読解文>

====================

カーツウェル・ミュージック・システムズ

カーツウェル・ミュージック・システムズKurzweil Music Systems)は、1982年にレイモンド・カーツウェルにより創業されたアメリカ電子楽器メーカーである。1990年からは韓国の楽器メーカーYoung Chang(2018年にHDC英昌 (HDC Young Chang) に社名変更)の傘下となっている。

概要 編集

創業者のレイモンド・カーツウェル (レイ・カーツワイル) は、パターン認識工学の研究者として視覚障害者向けのリーディング・マシーンを開発していた。そのユーザーの中にスティービー・ワンダーがおり、 彼によってリーディング・マシーンの技術を電子楽器に応用するアイデアを得る。カーツウェル自身も若き日にコンピュータでの作曲を行うなど音楽の素養があったこともあり、1982年にカーツウェル、スティービー・ワンダーによってカーツウェル・ミュージック・システムズが旗揚げされることとなった。同社はPCMサンプルをDSPで加工する音源を新規開発し、1983年発売の250では小容量のサンプルながらもリアルな音色を実現した。このDSPは製品世代を経る毎に自由度を増して行き、1990年のK2000でV.A.S.T(Variable Architecture Synthesis Technology)としてフレームワーク化された。V.A.S.Tが実現されると、同時代の製品と比較して高い自由度の音色編集が行えるようになった。DSP技術の粋を結集して作られていたため、KURZWEILブランドの製品は高価ではあったが、様々なミュージシャンに利用された。

同社は一度破産を経験するが、1990年に韓国Young Changの傘下となって事業を継続。カーツウェル社の技術を家庭用電子ピアノに導入したいYoung Changのもと、一時的にシンセサイザーの開発は停滞したが、1992年よりK2000シリーズの開発を再開し、それ以降はK2500、K2600、PC2、PC3、Forte、等のシンセサイザー、コントローラー、ステージピアノを発表している。

2006年に現代産業開発がYoung Changを買収した事に伴い、現代産業開発グループ入り。2007年1月、創業者のレイ・カーツワイルを最高戦略責任者として任命した。

日本国内 編集

日本国内でも250が紹介され、K1000シリーズでは鈴木楽器製作所が販売代理店(鍵盤モデルについては製造も担当)となって流通ルートが確立した。

その後、K2600シリーズ/PC2シリーズまでの株式会社ハーモニックスによる取り扱いを経て、2016年10月現在は株式会社カーツウェルジャパンが代理店となっている。販売店舗数は多くはなく、2016年現在、展示販売を行う店舗は全国で数店を数えるのみである。

主な製品 編集

  • 250
    1983年に発売された初の製品で、木製の88鍵盤を持ったPCMシンセサイザー。同時発音数は12音だった。当時PCM音源はまだ珍しいものだったが、250はすでにシーケンサの搭載やサウンドブロック追加による音色の拡張やユーザーによるサンプリングといったオプション機能を備えており、現代のワークステーションシンセサイザーの雛形と言えるモデルとなっている。ただしフィルターは搭載されていない。電源ユニットは本体ではなくペダルユニットに搭載されている。鍵盤レスの250 Expander、ラックマウントモデルの250RMXも存在する。

====================

データ一覧>
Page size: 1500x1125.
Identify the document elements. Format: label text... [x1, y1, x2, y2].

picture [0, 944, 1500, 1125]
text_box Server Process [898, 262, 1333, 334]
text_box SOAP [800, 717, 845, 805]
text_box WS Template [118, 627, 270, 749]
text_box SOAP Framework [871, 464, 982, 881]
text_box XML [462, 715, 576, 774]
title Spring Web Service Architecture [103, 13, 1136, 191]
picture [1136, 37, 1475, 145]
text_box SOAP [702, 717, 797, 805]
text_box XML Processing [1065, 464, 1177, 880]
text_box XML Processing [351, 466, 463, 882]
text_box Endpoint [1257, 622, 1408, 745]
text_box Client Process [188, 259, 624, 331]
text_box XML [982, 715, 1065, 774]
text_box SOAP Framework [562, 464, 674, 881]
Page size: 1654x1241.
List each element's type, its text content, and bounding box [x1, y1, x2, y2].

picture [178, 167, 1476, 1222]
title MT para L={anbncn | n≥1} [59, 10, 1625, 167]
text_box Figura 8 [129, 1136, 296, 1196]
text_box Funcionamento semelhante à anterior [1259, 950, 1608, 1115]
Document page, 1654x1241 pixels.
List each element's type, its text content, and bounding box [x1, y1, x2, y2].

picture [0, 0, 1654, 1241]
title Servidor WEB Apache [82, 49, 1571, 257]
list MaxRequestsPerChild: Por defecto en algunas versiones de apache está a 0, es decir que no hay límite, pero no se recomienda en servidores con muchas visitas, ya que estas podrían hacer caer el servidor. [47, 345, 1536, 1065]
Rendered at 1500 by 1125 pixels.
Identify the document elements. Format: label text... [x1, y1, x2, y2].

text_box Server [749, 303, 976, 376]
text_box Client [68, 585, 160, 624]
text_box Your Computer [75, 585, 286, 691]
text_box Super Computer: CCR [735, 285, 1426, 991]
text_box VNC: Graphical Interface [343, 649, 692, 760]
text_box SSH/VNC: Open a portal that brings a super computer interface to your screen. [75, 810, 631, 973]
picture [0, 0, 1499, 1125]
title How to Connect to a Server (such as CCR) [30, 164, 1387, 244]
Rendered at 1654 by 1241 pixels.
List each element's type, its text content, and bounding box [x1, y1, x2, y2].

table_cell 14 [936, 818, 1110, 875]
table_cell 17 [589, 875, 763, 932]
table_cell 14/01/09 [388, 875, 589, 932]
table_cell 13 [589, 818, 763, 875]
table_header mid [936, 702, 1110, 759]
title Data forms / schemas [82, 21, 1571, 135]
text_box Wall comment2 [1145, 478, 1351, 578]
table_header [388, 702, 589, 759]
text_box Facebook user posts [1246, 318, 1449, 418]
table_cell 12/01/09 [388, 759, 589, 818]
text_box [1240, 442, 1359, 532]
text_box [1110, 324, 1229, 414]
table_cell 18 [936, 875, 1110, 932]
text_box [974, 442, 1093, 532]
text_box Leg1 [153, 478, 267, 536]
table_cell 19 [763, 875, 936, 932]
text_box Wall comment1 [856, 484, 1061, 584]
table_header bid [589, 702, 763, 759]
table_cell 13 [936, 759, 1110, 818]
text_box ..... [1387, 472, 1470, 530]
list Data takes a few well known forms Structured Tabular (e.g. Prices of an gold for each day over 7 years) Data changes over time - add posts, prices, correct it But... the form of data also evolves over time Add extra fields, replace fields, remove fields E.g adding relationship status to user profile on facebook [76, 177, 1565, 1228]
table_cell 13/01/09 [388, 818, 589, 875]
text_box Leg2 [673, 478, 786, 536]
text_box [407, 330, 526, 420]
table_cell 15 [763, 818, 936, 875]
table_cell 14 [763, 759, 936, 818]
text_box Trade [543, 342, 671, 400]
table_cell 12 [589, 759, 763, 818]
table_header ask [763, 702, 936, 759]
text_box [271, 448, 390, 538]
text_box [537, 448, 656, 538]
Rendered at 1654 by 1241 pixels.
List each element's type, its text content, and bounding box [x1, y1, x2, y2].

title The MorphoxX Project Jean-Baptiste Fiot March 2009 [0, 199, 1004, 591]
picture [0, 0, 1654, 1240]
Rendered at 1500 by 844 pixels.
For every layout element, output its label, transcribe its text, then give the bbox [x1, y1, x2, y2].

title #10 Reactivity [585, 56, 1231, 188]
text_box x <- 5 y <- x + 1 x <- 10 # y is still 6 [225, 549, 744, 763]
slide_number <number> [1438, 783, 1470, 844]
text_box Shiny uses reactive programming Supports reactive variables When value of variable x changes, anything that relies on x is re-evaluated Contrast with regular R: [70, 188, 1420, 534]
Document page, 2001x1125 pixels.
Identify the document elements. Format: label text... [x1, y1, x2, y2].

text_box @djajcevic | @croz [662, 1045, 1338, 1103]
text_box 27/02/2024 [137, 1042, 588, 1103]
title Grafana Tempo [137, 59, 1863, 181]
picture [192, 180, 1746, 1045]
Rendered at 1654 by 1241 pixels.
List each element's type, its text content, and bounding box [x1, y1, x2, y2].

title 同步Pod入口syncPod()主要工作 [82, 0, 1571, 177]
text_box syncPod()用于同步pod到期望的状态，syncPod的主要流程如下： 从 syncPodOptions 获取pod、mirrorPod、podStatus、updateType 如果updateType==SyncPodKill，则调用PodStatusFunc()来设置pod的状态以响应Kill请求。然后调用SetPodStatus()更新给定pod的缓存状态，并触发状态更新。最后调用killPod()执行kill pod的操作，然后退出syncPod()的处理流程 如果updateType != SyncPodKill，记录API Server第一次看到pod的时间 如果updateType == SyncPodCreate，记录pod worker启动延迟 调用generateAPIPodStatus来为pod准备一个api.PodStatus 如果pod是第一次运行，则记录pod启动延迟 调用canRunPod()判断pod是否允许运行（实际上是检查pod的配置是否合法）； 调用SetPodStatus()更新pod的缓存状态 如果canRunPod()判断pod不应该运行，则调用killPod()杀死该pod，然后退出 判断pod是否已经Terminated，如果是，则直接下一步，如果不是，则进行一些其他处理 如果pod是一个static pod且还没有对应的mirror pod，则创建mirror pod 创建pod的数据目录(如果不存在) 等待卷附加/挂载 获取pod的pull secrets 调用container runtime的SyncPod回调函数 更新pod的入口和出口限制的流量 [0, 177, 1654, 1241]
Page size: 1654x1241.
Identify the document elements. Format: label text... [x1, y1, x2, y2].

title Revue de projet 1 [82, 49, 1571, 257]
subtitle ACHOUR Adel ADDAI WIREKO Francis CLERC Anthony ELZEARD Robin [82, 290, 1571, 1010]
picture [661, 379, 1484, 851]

====================

取り組む課題>
1: 次の(a)〜(c)がカーツウェル・ミュージック・システムズの解説文の記述と一致するかを判定せよ。それぞれ「はい」か「いいえ」で答え、判断の根拠となる本文の語句をそのまま引用すること。
(a) 250の同時発音数は16音だった。
(b) 同社は1990年にYoung Changの傘下に入った。
(c) 250にはフィルターが搭載されている。
2: カーツウェル・ミュージック・システムズの解説文を、最後の文の次から書き継げ。

解答例>
1:
(a) いいえ。「同時発音数は12音だった」
(b) はい。「1990年に韓国Young Changの傘下となって事業を継続」
(c) いいえ。「ただしフィルターは搭載されていない」

2:
  • MIDI BOARD
    1987年発売のMIDIコントローラで、250の鍵盤/コントロール部分を取り出したもの。木製88鍵盤をもち、ポリフォニック・アフタータッチへの対応、アルペジエータ搭載などの機能がある。コントローラとしてはモジュレーションホイールが上下別々にコントロールチェンジをアサインできることと、二つのアサイナブル・スライダーが特徴となっている。
  • 150FS
    128までの倍音を加算合成するラックマウント型シンセサイザー。apple][向けにエディターソフトウェアも提供された。
  • K1000シリーズ
    250の後継機で、DSPパワーの進歩により発音数が24音に倍化し、1音色を3つのレイヤーで構成することができるようになった。エフェクターやフィルターは搭載していないが、レイヤーを使用した「コンパイルド・エフェクト」機能をもつ。これは、例えばレイヤー間のデチューン/LFOによるビブラートでコーラス効果を得るなど、いくつかのエフェクトを疑似的に再現するものである。K1000は76鍵盤、K1200は88鍵盤となっている。ラックマウントモデルとして1000PX(K1000のラック版)、SX(ストリングス)、GX(ギター)、HX(ホーン)等が存在。サウンドブロックを増設する代わりにこれらを使用するようになっている。ラックモデルはアメリカで、鍵盤モデルは日本の鈴木楽器製作所が製造を担当した。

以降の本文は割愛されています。